Atatürk, “ağaç yeşildir, yeşillik hayatın ta kendisidir” diyordu.

Faruk Nafiz Çamlıbel’in şu şiirini Sofra’dan eksik etmiyor, ezbere söylüyordu:

“Yeşil hem de!

Ben bu rengi taşırım her zaman can köşemde,

Yeşilde ne arar da bulamaz insanoğlu?

Yeşil bu…varlık dolu, gök dolu, umman dolu, umman dolu!

Meyve veren ağaçlar, bu çini rengindedir,

Bu çini rengindedir bahar, deniz, kır, orman,

Bana Tanrı’m gözükür yeşil dediğim zaman!…” 

Köşkün yerini değiştirme görevi İstanbul Belediyesi’ne verildi.

Belediye Fen İşleri Müdürü Yusuf Ziya (Erdem) Bey ve onun direktifiyle de Fen İşleri Yollar Köprüler Başmühendisi Ali Galip (Anlar) Bey, teknik bir kadroyla Yalova’ya gelip çalışmaya başladılar.

Önce, bina çevresindeki toprak büyük bir dikkatle kazılarak, temel seviyesine inildi.

İstanbul’dan getirtilen tramvay rayları temele yerleştirildi.

Santim santim yapılan çalışmalar sonunda, bina temelin altına sokulan raylar üzerine oturtuldu.

İstanbul Belediyesi Fen İşleri 7 Ağustos 1930 Perşembe günü Yalova’ya bir gezi düzenledi. Şehir Hatlarının bir vapuru tahsis edildi.
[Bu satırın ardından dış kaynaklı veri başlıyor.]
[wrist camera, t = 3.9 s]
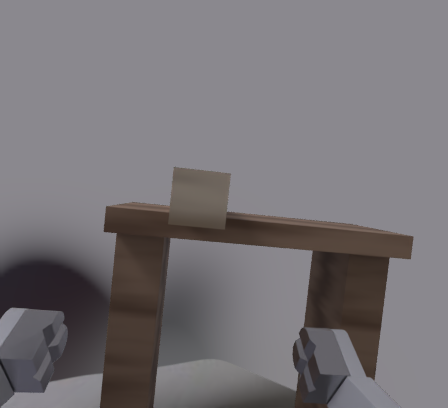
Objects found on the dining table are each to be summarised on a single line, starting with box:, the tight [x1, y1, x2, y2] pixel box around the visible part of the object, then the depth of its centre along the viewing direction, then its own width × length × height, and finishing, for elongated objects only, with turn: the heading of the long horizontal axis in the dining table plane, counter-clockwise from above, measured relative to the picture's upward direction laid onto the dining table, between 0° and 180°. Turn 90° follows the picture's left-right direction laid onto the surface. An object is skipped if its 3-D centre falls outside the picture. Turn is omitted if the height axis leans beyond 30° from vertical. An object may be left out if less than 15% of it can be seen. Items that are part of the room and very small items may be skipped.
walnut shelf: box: [100, 202, 413, 408], centre depth 29 cm, size 10×26×26 cm, turn 96°
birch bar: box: [168, 167, 231, 230], centre depth 25 cm, size 20×3×3 cm, turn 6°
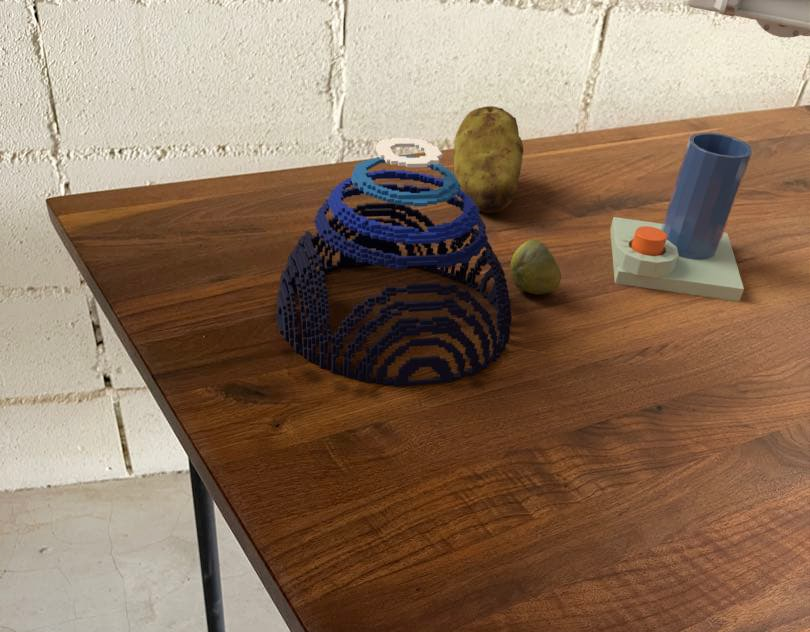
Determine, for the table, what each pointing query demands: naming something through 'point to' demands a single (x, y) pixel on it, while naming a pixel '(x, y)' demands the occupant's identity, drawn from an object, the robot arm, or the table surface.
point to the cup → (705, 193)
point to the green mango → (535, 268)
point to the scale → (673, 266)
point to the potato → (488, 158)
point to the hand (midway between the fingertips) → (777, 15)
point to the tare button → (649, 241)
Böylece köşkün yürütülme çalışması İstanbul’daki tüm mühendislerin önünde yapıldı.

Yürütme çalışması 8 Ağustos 1930 Cuma günü öğleden sonra saat 15.00’te başladı. Bu çalışmayı Atatürk, kız kardeşi Makbule (Atadan) Hanım, İstanbul Vali Vekili Muhittin (Üstündağ) Bey, Fen İşleri Müdürü Yusuf Ziya Bey ve İstanbul’dan gelen mimar ve mühendislerle birlikte izlediler

Köşkün yürütülme işlemi iki aşamada yapıldı:

8 Ağustos 1930 Cuma günü, öncelikle yapının teras bölümü (toplantı salonu olarak kullanılan, üç yanı camlı bölme) kaydırıldı.

Diğer iki gün içinde de, ana bölmenin raylar üzerinde kaydırılma işlemi tamamlandı ve bina beş metre kadar doğuya kaydırıldı.

BÖYLECE KÖŞK YIKILMAKTAN, AĞAÇ KESİLMEKTEN KURTULDU.

PEKİ, YA BİZLER!…

ALMAMIZ GEREKEN DERSİ ALDIK MI?

ÖYLEYSE BU TAKSİM’DE OLUP BİTENLER NE?